● **Texte présenté**
▽
Depuis des décennies, la petite ville-frontière du Perthus, attire des milliers de touristes et de Roussillonnais. Dans son unique artère avenue descendant jusqu'au poste de douanes, désormais fantomatique depuis l'ouverture de l'espace européen, le promeneur part en quête de produits de consommation bon marché.
Comment expliquer le succès persistant de cette bourgade sans âme, alors que les prix et la fiscalité tendent à s'ajuster entre la France et l'Espagne..?
Parce que Le Perthus fonctionne comme un mythe.
Le mythe est écrit pour expliquer le monde, donner sens à une activité humaine. Celui de Don Juan traite de l'amour, de la séduction mais aussi de la solitude et de la mort. Prométhée, de la révolte et de la liberté des hommes. Hamlet, de l'angoisse métaphysique...
Le Perthus traite du consumérisme : mythe dégradé, matérialiste, il s'agit d'une rumeur, d'une fausse nouvelle : on croit faire de bonnes affaires en ce lieu impersonnel, étrange, situé entre deux Etats, sorte d'enclave destinée à un marché permanent : Le Perthus est un hypermarché, pas un village, mais une rue bourrée de magasins ouverts à tous les vents...
La foule y vient faire ses courses en raison d'une fiscalité moindre en Catalogne; or, depuis plusieurs mois, l'essence et le tabac ont bien augmenté; les produits sont souvent de basse qualité, ou frelatés (on se souvient de l'huile de vidange dans les bouteilles d'huile d'olive), les objets sont parfois volés ou de pacotille, les vêtements des contrefaçons...
Le chaland ne fait pas vraiment d'affaires dans l'étroit perthuis pyrénéen, mais il s'y rend malgré tout, encore et toujours : il s'agit d'un rite "de passage", mais on n'y passe pas, on s'arrête puis on fait marche arrière, on revient chez soi...C'est une balade, le but d'un dimanche de désoeuvrement : on y boit un coup, le pot au café castillan étant moins cher qu'en France, ou on y mange un menu insipide, mais souvent à volonté, d'où les queues à certains restaurants-cantines de la frontière, à La Junquera, en particulier...
△
● **Données brutes**
▽
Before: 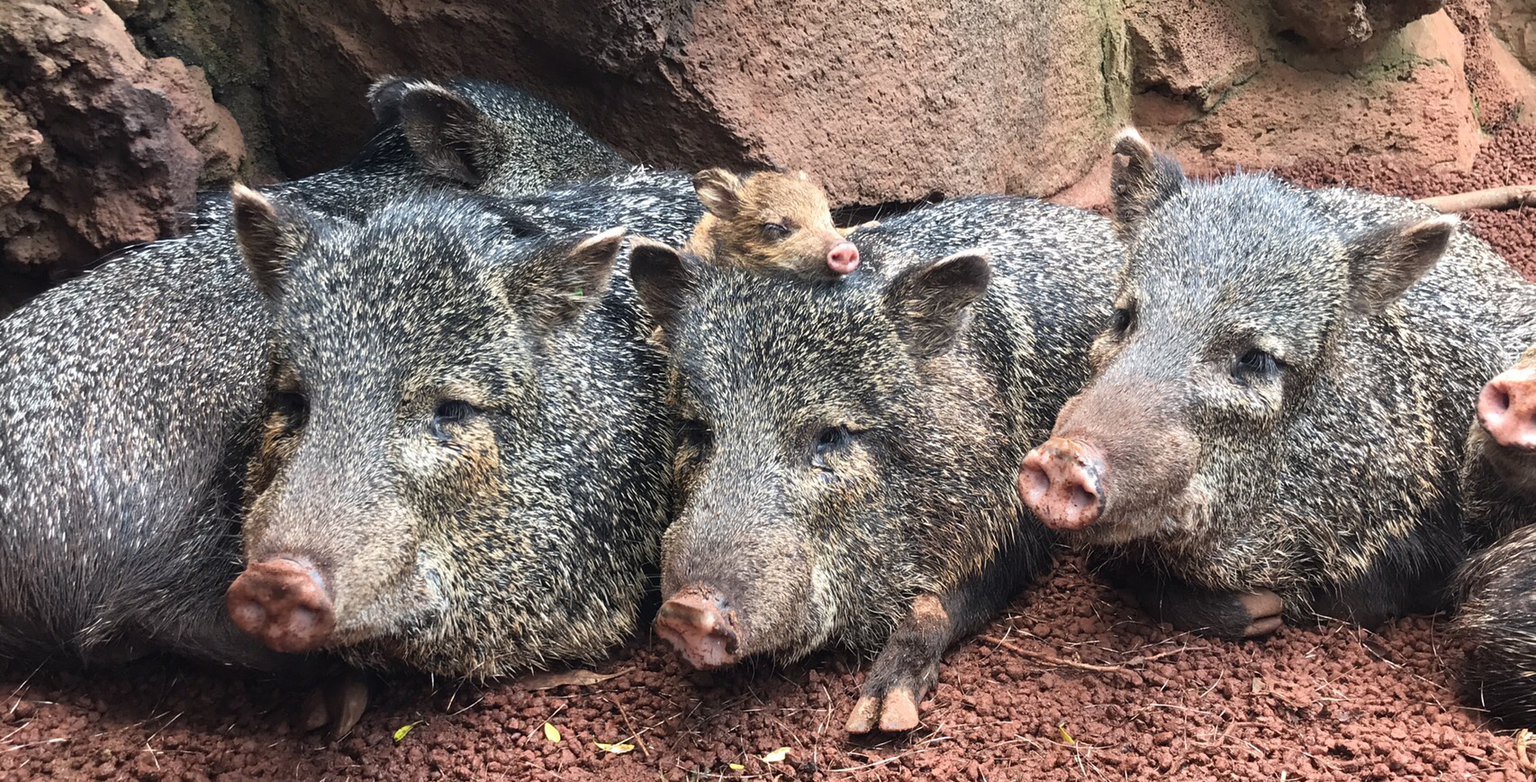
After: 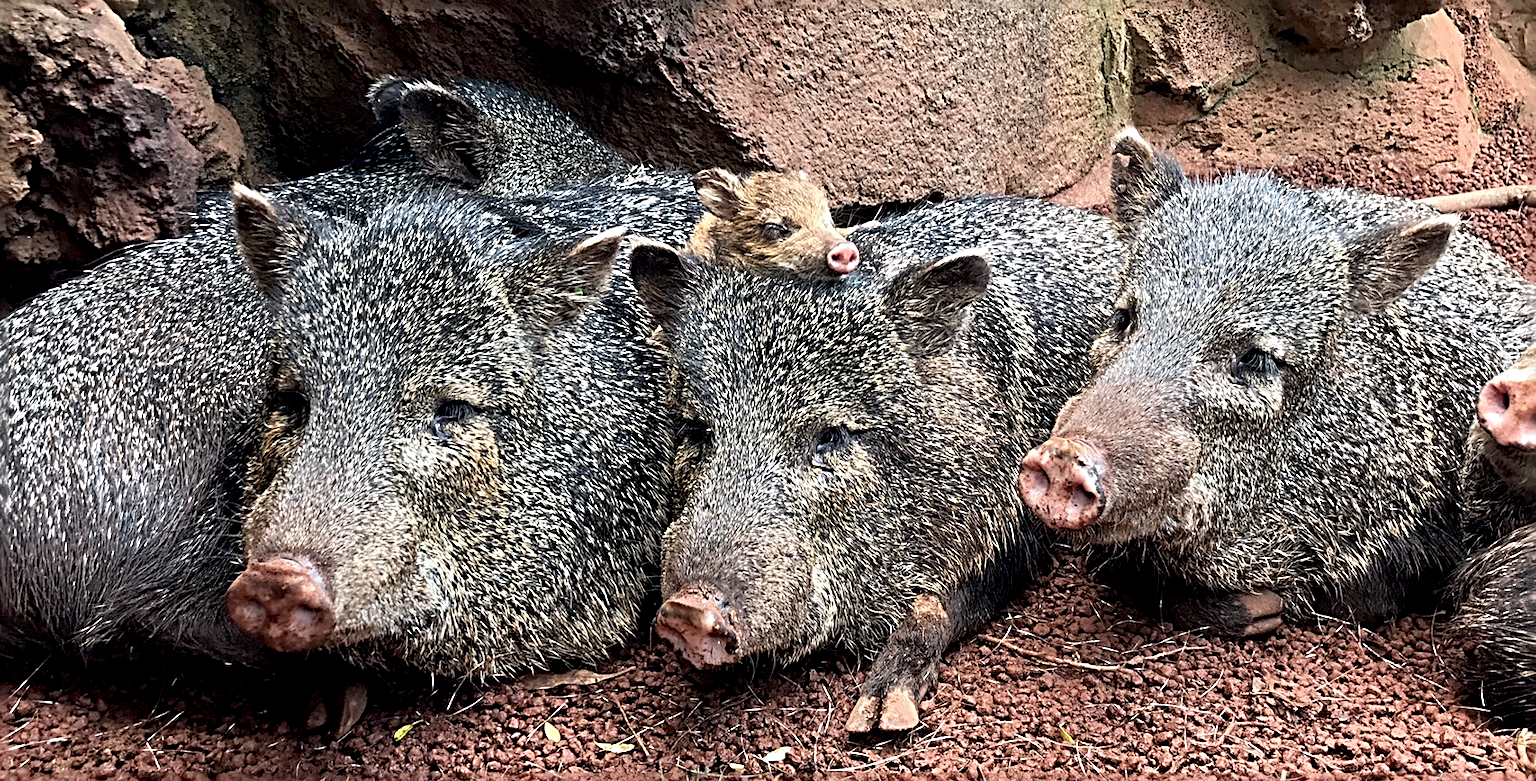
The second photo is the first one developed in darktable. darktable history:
△
● **Consignes**
• 1. Recopiez mot pour mot le passage du texte sur Le Perthus qui commence par « La foule y vient » et se poursuit jusqu'à « Junquera, en particulier... ».
• 2. Reprenez le texte sur Le Perthus à la suite de sa dernière phrase et poursuivez-le.
La liste ci-dessus provient d'une autre source que le texte.

● **Réponses finales**
• 1.
La foule y vient faire ses courses en raison d'une fiscalité moindre en Catalogne; or, depuis plusieurs mois, l'essence et le tabac ont bien augmenté; les produits sont souvent de basse qualité, ou frelatés (on se souvient de l'huile de vidange dans les bouteilles d'huile d'olive), les objets sont parfois volés ou de pacotille, les vêtements des contrefaçons...
Le chaland ne fait pas vraiment d'affaires dans l'étroit perthuis pyrénéen, mais il s'y rend malgré tout, encore et toujours : il s'agit d'un rite "de passage", mais on n'y passe pas, on s'arrête puis on fait marche arrière, on revient chez soi...C'est une balade, le but d'un dimanche de désoeuvrement : on y boit un coup, le pot au café castillan étant moins cher qu'en France, ou on y mange un menu insipide, mais souvent à volonté, d'où les queues à certains restaurants-cantines de la frontière, à La Junquera, en particulier...

• 2.
Le Perthus, c'est la virée familiale, dominicale ou entre amis ou quand on s'ennuie. Comme le vide-grenier, c'est l'activité du oisif, du pauvre, c'est la culture du chômeur ou du fainéant, qui ne veut pas savoir qu'existent, entre autres, le sport, la marche, la rando, le concert, le musée, l'exposition, la balade entre amis à la campagne, à la montagne...
La rue-route du Perthus, à la fois passage historique, voie internationale pour les migrations estivales et vacancières, est surtout une venelle encombrée, embouteillée le plus souvent, où l'on doit rouler à petites roues, où l'on remonte à petits pas, les bras chargés de cartons de victuailles. Le Perthus est synonyme de grande bouffe, grande fête de la tripaille ! C'est un vaste hypermarché à ciel ouvert (et que dire de La Junquera, qui verra s'élever en 2013, le plus grand centre commercial d'Europe, grâce aux frères Escudero ?).
Certains ignorent ce paradis : ils prennent l'autoroute; ce sont les riches, les gens pressés qui roulent vers un objectif, qui vont vers une ville du sud ou une location.
Les autres, en contrebas des voies rapides, sont des misérables, à la recherche d'un produit à bas prix : ils ont le temps, la lenteur de l'éternité, toute une vie vouée à la nourriture ou à l'alcool, car retraités, inactifs ou simples vacanciers, à qui on a fait croire que ce lieu était un joyau du patrimoine catalan : ils sont indifférents au fort de Bellegarde, là-haut, à ses ruines romaines, à ses expositions...
Cette foule fait vivre le mythe : il est composé d'exotisme (les clichés de l'âme espagnole sont en vitrine), de désirs de consommation compulsive, maladive, de quête de moments festifs à bon marché...
Le Perthus, dont les hauteurs, dans la forêt des Albères, sont de toute beauté, vertes et sauvages, se résume à une artère laide et anonyme; c'est une attraction commerciale; son magnétisme est inépuisable : son mythe ne peut que perdurer !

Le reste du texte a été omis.